5.2 Seq2seq-Based Relation Extraction Enhanced by LLMs

Table 3 shows the F-score comparison with baseline models and seq2seq-based models. Seq2seq-based Flan-T5 backboned DDI extraction model showed 82.25% of the F-score, which is lower than the classification-based baseline mode. In particular, the precision score is much lower than the classification-based method. The CoT model with the explanations generated by Gemini-Pro showed a lower F-score than the model without CoT.

Table 3. The performance of DDI extraction on seq2seq-based methods
Table 4. The performance of DDI extraction on classification-based methods. \(~^{*}\) indicates performance improvement from PubMedBERT (baseline) at a significance level of \(p < 0.05\)
Table 5. The comparison of F-scores for individual DDI types on the DDIExtraction-2013 test dataset. Mech. and Int. denote Mechanism and Interaction, respectively.
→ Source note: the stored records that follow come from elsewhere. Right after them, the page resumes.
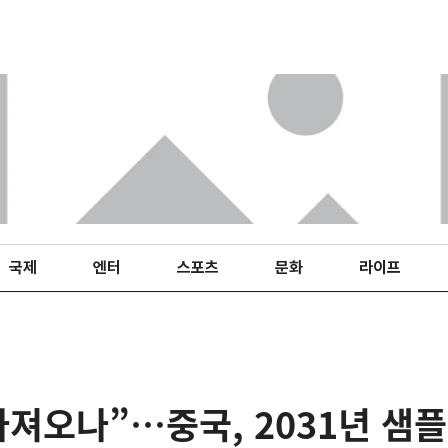
국제
엔터
스포츠
문화
라이프
가져오나”…중국, 2031년 샘플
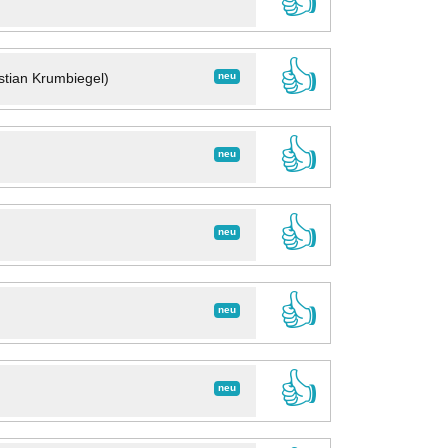
👍
👍
neu
stian Krumbiegel)
👍
neu
👍
neu
👍
neu
👍
neu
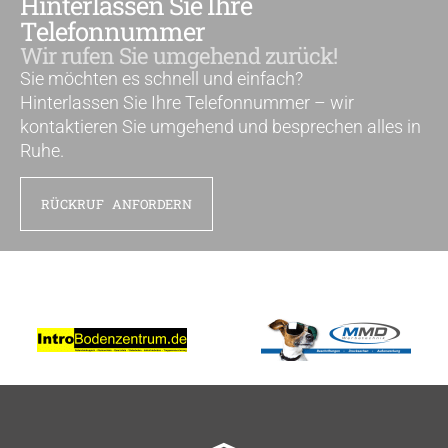
Hinterlassen Sie Ihre
Telefonnummer
Wir rufen Sie umgehend zurück!
Sie möchten es schnell und einfach?
Hinterlassen Sie Ihre Telefonnummer – wir
kontaktieren Sie umgehend und besprechen alles in
Ruhe.
RÜCKRUF ANFORDERN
5.3 Classification-Based Relation Extraction Enhanced by LLMs

Table 4 shows the F-score comparison between the baseline model, the model with entity explanations by Gemini-Pro, and state-of-the-art method HKG-DDIE [2] that utilizes the heterogeneous knowledge graphs information into DDI extraction task. By using the entity explanations that are generated by Gemini-Pro, the F-score improved by 1.77 pp, showing significant performance improvement on the permutation test. Table 5 shows the performance comparison for individual DDI types. The model with entity explanations showed higher performance than the baseline model on the relation labels of Mechanism, Effect, and Interaction, while showing lower performance on Advise relation type. In particular, our proposed model improved the 12.41 pp F-score on Interaction type. These results show the effectiveness of leveraging LLMs for classification-based DDI extraction methods.

6 Conclusion

In this paper, we proposed three methods that leverage LLMs for the DDI extraction task. We showed that in-context few-shot learning with LLMs suffers in biomedical relation extraction tasks, which is also consistent with previous reports. We then investigated the seq2seq-based relation extraction in the biomedical domain. Seq2seq-based models showed a lower F-score, which lies in the low precision score. We added CoT explanations generated by LLMs to seq2seq-based models, but the model CoT explanations do not improve the DDI extraction performance. We further showed entity explanations that are generated by LLMs can improve the performance of the classification-based relation extraction method on the DDIExtraction-2013 task.